Nevertheless, the huge increase in cross-channel passenger and freight transport capacity once the tunnel opens next year will affect both shipping and air services between Britain and continental Europe.

At full capacity, the tunnel could handle almost as much as P&O European Ferries Ltd., the largest ferry operator on the key Dover-Calais route, managed during 1992, its record year.

The tunnel will open during a relatively flat period for freight traffic between Britain and the Continent after a steep expansion during the 1980s. But Graeme Dunlop, chairman of the P&O ferry division, expects growth rates to recover soon to between 6 percent and 8 percent a year.

Ferry operators argue that the ships are almost as fast as the tunnel while providing a more relaxing journey across the channel as well as shopping and restaurant facilities.

In response, Sir Alastair Morton, group chief executive of Eurotunnel, told the conference that the tunnel will offer speed, simplicity, frequency, comfort, reliability and safety "at a price that will be competitive with the ferries."

He said he expects Eurotunnel to take 50 percent of the passenger vehicle traffic and between 20 percent and 33 percent of the road freight market once fully operational.

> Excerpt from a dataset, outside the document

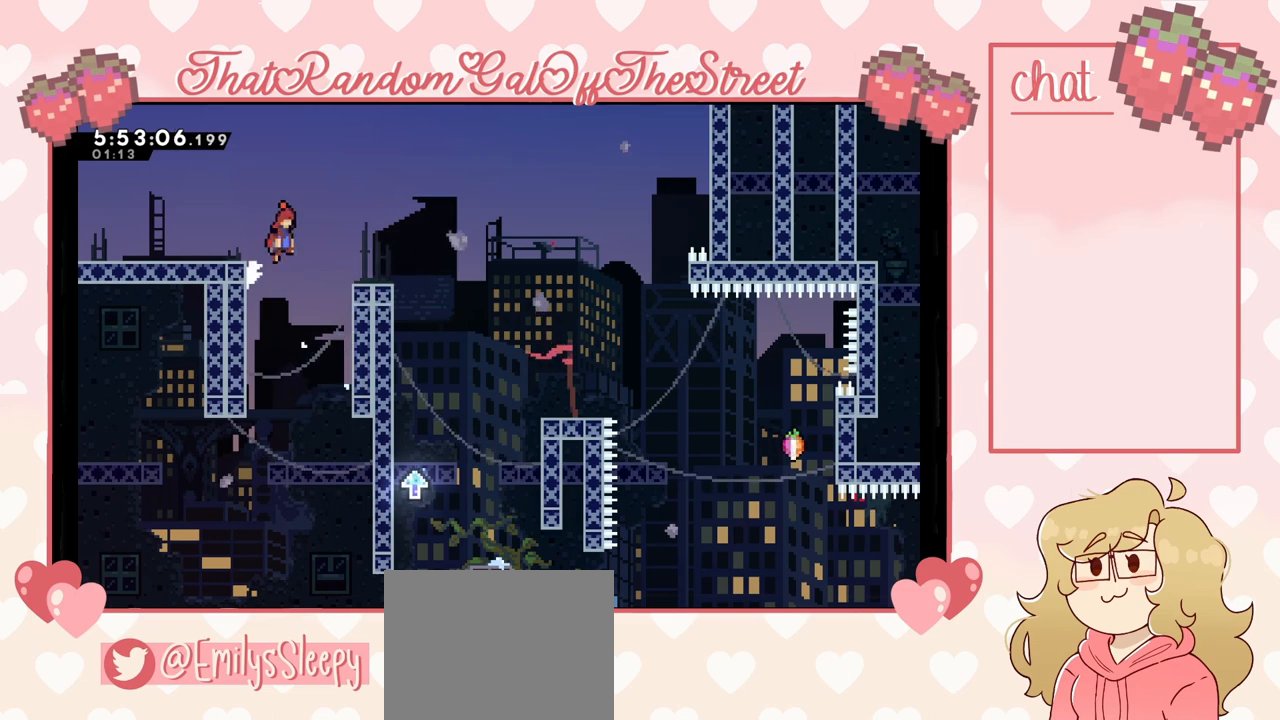
{"buttons": [], "left_stick": "right", "right_stick": "center", "events": [[467, "A", "up"]]}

Ferry capacity will have to be reduced, Sir Alastair said, while the ships may have to go slower in order to save fuel and therefore costs.

The two main ferry operators, P&O and Stena Sealink Line, accept that they need to streamline their operations and are angry with the government for rejecting their application for a joint service until after the tunnel has opened.

Nevertheless, despite stiff competition from Eurotunnel for both passenger and freight traffic, Mr. Dunlop insists he is "absolutely confident" that ships will continue to operate on the Dover-Calais route "well into the 21st century."